Di tutti i dialetti nordafricani, quelli degli ebrei hanno meglio conservato le caratteristiche più antiche della lingua introdotte durante i primi secoli del dominio arabo. Questo conservatorismo ha anche prodotto una scarsità di espressione. Quando il regno del concreto e della vita quotidiana viene abbandonato per concetti astratti, è necessario ricorrere al vocabolario e alla struttura morfosintattica dell’ebraico e dell’aramaico. Questo costituisce il linguaggio eterogeneo della predicazione, dell’istruzione talmudica, delle lettere circolari e delle decisioni dei tribunali rabbinici o del consiglio della comunità. Il sharḥ, o commento agli scritti sacri, come la Bibbia e i testi liturgici, ha un posto speciale a causa del suo ruolo fondamentale nell’educazione tradizionale e delle sue regole linguistiche speciali. Accanto a questi, c’è una lingua epistolare e uno slang ebraico chiamato lashon (Ebr .: “lingua”) usata per fuorviare gli estranei.
Giudeo-berbero
Non esiste letteratura scritta, ma * la società berbera in generale possiede una letteratura orale, la cui base (ancora scarsamente investigata) consiste in favole, leggende, proverbi e opere poetiche, generalmente sul tema dell’amore e della guerra, oppure di un omiletico natura.
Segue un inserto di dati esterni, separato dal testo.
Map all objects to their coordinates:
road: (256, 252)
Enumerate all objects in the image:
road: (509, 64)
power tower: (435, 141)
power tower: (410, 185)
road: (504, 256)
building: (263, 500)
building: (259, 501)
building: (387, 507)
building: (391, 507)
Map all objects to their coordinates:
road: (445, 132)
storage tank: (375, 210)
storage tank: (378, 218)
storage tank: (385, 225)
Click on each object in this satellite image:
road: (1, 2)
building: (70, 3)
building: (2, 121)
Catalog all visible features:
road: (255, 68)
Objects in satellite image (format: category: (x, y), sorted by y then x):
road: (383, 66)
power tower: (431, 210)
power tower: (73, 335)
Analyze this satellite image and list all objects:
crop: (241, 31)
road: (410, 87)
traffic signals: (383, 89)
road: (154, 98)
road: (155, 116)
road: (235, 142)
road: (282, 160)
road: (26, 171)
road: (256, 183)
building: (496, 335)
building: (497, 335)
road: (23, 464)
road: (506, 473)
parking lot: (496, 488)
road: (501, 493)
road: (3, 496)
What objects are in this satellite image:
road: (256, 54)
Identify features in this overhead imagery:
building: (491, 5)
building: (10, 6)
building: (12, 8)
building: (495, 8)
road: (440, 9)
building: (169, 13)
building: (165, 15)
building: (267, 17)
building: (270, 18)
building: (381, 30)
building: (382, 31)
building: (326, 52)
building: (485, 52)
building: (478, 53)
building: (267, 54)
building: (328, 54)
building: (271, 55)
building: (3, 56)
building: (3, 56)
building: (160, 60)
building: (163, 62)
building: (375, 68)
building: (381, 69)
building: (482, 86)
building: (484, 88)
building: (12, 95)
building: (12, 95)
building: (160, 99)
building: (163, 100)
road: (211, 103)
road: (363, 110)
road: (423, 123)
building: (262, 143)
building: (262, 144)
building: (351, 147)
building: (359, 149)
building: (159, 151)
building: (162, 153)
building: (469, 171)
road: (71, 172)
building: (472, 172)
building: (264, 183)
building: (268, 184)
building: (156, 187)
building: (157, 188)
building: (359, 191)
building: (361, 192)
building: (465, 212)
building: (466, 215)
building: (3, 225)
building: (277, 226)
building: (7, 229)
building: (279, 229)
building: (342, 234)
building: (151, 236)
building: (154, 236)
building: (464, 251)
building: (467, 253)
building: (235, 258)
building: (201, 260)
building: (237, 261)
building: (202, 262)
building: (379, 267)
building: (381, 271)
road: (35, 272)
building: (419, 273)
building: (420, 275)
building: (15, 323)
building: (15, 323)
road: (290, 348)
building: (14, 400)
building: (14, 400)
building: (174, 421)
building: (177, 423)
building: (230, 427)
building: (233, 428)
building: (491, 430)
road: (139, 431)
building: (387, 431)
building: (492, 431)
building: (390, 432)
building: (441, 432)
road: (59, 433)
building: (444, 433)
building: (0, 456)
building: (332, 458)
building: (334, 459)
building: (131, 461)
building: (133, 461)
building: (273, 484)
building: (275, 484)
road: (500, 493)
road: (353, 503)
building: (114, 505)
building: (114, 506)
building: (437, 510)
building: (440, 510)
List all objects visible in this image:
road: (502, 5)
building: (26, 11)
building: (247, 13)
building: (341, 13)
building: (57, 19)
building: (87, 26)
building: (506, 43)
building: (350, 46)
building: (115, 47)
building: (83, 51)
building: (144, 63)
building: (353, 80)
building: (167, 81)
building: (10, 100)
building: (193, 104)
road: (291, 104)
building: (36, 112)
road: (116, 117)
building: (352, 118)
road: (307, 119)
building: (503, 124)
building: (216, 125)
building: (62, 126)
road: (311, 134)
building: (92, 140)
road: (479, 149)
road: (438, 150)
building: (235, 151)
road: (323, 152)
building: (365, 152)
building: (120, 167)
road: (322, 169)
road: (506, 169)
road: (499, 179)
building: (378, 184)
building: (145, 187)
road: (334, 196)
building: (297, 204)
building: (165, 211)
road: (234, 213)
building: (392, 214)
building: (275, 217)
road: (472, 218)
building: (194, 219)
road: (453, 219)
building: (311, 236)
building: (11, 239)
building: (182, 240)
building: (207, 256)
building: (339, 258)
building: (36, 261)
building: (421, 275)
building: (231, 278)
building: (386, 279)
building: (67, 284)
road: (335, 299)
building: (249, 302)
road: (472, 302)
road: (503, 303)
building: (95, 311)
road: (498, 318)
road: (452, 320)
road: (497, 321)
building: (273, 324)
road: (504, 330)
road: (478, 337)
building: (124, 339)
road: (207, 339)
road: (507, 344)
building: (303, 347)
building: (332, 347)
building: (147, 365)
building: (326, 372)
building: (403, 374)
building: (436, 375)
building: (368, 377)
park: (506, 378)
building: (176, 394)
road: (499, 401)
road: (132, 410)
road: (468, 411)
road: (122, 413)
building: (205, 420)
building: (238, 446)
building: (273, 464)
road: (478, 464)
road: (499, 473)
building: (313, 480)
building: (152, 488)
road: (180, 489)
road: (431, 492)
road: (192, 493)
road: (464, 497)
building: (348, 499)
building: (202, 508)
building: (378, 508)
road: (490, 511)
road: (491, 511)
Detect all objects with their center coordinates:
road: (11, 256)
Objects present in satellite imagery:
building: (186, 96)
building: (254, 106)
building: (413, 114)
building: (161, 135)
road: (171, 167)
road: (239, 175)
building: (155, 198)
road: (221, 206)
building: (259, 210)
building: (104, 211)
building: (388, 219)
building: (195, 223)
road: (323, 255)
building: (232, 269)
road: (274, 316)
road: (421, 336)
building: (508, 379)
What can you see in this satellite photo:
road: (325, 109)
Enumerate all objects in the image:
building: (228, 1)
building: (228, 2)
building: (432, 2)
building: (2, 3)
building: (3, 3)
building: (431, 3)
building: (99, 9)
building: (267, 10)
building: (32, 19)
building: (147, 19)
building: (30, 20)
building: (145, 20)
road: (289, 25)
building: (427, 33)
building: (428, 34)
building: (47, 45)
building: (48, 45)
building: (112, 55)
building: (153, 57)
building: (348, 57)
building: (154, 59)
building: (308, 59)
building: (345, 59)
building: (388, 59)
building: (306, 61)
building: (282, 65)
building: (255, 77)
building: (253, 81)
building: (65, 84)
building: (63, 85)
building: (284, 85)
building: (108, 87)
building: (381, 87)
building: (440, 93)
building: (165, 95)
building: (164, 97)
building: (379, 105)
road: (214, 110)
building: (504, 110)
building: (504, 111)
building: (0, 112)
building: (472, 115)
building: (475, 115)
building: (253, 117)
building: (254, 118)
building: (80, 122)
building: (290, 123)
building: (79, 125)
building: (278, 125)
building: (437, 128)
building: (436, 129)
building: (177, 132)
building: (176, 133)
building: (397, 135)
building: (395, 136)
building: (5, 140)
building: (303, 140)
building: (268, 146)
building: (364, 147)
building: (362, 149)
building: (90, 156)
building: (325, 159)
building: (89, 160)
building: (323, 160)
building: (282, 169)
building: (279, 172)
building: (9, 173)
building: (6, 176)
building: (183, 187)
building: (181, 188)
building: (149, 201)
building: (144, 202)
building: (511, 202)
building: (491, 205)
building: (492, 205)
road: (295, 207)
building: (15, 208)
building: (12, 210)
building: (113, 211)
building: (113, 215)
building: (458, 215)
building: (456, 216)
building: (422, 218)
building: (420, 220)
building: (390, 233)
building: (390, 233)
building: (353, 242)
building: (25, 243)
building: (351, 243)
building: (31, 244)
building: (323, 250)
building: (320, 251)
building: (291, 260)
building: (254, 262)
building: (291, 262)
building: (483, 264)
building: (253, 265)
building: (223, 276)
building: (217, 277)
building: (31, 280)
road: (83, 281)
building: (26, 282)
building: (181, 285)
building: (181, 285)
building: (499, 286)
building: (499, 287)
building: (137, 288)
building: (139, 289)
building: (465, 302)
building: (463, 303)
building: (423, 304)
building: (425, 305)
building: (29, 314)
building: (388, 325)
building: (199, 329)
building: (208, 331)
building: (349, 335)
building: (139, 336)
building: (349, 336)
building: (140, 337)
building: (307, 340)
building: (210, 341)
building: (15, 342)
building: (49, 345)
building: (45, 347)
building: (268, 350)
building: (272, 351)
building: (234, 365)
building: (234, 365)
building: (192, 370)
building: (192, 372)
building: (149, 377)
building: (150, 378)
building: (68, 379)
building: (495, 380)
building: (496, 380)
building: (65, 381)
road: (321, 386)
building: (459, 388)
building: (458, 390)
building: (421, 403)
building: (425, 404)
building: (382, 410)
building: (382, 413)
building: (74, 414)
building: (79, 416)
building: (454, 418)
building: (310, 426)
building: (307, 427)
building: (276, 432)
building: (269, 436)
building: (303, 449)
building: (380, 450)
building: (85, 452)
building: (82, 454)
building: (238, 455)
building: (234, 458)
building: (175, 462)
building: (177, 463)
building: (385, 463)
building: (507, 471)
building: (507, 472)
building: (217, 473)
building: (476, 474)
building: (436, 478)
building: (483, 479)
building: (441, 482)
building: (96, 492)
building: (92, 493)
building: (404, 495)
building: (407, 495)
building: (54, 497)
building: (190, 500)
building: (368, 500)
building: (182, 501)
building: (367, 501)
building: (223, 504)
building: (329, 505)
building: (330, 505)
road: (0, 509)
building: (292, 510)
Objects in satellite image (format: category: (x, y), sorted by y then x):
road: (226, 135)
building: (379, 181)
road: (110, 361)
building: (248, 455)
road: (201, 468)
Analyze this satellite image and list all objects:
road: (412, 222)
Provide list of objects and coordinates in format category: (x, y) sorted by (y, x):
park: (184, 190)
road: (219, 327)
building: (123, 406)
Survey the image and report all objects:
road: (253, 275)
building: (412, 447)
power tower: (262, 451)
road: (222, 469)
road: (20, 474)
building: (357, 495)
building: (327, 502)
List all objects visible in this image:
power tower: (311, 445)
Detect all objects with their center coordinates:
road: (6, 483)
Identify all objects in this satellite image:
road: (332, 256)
A parte i dialetti e il folklore viventi, che non sono meno ricchi di quelli dei loro vicini musulmani, gli ebrei di lingua berbera possiedono una letteratura orale tradizionale e religiosa, di cui purtroppo è stata conservata e raccolta di recente molto poco. Senza affrontare il controverso argomento dell’origine di queste comunità, va notato che il berbero era uno dei vernacoli delle comunità ebraiche delle montagne dell’Atlante e del Sous marocchino (e, a quanto pare, di alcune parti di * Algeria e * Tunisia ). La maggior parte degli ebrei era bilingue, parlava sia berbero che arabo, ma altri parlavano solo berbero, e fino agli anni ‘1950 c’erano pochi immigrati isolati in Israele, che si stabilirono ad Ashkelon, appartenenti a quest’ultimo gruppo. L’educazione tradizionale impiegava il berbero come lingua di interpretazione e traduzione dei testi sacri (e talvolta della liturgia). Diversi passaggi biblici sono stati registrati nella loro forma berbera, ma il documento più importante, che è di vitale importanza per la conoscenza delle tradizioni linguistiche e culturali di questa parte della diaspora (rimasta a lungo sconosciuta), è la Pasqua ebraica Haggadah. Questo Haggadah è stato interamente tradotto in un dialetto che assomiglia al Tamazigt; l’antichità della sua forma letteraria sembra essere fuori discussione.
bibliografia:
H. Zafrani, in: Recensione dell’Occidente musulmano…, 4 (1967), 175-88.